Coles fined $10m for ‘serious’ misconduct against suppliers

AAP
DECEMBER 22, 2014

COLES will pay $11.25 million in fines and costs but could end up paying more than double that refunding its suppliers, after a court agreed to the supermarket giant’s settlement with the competition watchdog.
Federal Court judge Michelle Gordon said Coles had engaged in illegal and unconscionable conduct in its dealings with suppliers, including demanding payments that it was not entitled to fill its own profit gaps and threatening commercial consequences.
Justice Gordon had suggested last week that the settlement with the Australian Competition and Consumer Commission had not involved severe enough penalties but ultimately accepted it, saying today she had taken Coles’s admission of wrongdoing into account.
The $10 million in fines applies to Coles’ treatment of suppliers involving 15 instances and eight suppliers in which it breached consumer law.
Coles had threatened suppliers with commercial consequences, including not granting future contracts or promotion of products, if it was not paid to fund a supply chain improvement program or fill profit gaps.
More than 200 suppliers will now potentially be able to seek refunds from Coles over extra payments that were demanded to fill gaps in profit, related to Coles squeezing suppliers when it felt it had not made enough of a profit on products for various reasons such as poor sales, discounts or waste.
Justice Gordon has strongly criticised Coles, saying its misconduct was “serious, deliberate and repeated” and that it misused its bargaining power.
“It was contrary to conscience,” she said.
“Coles treated its suppliers in a manner not consistent with acceptable business and social standards which apply to commercial dealings.
“Coles demanded payments from suppliers to which it was not entitled by threatening harm to the suppliers that did not comply with the demand.

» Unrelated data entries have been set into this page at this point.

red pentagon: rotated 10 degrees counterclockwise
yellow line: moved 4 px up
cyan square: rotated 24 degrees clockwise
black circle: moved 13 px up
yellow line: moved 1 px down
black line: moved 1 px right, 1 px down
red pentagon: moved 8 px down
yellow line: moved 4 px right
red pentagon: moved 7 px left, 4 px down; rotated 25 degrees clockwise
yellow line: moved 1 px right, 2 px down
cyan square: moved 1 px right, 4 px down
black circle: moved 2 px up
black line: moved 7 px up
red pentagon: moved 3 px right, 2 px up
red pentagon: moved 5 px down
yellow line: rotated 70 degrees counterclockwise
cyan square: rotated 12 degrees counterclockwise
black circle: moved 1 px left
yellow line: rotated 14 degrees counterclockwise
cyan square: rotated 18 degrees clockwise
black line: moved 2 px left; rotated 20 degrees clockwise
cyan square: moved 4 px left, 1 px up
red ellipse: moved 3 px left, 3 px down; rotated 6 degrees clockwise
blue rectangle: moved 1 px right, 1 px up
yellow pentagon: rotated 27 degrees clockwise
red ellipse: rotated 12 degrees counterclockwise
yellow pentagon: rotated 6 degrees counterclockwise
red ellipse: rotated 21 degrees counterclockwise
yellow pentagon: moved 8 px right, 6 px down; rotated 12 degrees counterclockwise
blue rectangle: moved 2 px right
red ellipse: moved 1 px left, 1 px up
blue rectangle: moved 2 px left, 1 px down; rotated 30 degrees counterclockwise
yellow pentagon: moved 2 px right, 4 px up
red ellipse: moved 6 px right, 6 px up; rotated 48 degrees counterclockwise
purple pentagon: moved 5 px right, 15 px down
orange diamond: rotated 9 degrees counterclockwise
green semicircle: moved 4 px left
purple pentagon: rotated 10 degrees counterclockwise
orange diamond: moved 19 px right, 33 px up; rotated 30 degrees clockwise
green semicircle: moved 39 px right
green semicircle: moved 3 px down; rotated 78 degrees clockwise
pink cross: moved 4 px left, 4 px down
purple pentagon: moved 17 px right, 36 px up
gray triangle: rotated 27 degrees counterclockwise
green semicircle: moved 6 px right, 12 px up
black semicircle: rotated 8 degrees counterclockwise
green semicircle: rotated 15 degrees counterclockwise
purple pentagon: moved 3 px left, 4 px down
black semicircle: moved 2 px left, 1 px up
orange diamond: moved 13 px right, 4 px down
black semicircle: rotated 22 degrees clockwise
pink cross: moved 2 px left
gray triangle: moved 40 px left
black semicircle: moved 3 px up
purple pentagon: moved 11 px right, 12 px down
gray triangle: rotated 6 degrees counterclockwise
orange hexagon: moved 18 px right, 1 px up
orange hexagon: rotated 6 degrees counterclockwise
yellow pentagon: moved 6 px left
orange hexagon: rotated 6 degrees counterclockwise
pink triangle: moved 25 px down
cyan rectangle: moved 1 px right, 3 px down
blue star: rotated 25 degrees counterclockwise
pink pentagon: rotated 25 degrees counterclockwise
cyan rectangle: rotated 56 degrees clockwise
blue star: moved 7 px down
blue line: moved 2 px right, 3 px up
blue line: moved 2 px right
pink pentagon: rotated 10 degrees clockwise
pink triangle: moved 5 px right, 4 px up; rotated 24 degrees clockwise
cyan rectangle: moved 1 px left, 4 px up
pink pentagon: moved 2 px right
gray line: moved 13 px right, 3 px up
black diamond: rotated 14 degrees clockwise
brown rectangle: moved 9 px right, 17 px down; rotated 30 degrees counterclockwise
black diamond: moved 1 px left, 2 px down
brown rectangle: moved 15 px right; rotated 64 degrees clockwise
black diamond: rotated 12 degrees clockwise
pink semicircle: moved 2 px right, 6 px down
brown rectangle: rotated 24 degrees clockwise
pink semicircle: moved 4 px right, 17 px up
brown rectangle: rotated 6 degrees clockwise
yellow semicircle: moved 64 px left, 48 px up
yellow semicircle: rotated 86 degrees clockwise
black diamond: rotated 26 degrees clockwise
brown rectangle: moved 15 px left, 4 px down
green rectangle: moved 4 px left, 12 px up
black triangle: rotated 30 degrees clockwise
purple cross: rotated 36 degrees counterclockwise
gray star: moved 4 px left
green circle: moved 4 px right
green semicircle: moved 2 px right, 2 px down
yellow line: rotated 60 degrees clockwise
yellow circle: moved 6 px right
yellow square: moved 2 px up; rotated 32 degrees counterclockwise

“Coles withheld money from suppliers it had no right to withhold.”
She noted that Coles now admits that its conduct was contrary to law and involved serious breaches.
Coles Managing Director John Durkan repeated last week’s apology.
He said the company “unconditionally apologises and accepts full responsibility for its actions in these supplier dealings.
“Since these incidents occurred in 2011, Coles has taken many steps to both improve its relationships with suppliers and help its suppliers grow,” he said.
The ACCC’s court documents, released earlier this year, included evidence of internal emails from Coles executives detailing an annual “profit day”, in which staff were pushed to squeeze suppliers for payments to fund profit gaps.
Launching the second of two legal cases in October, ACCC chairman Rod Sims described Coles’ conduct as unconscionable, a misuse of market power and unfair profit shifting from suppliers to the supermarket giant.
Coles is the second largest retailer of grocery products in Australia.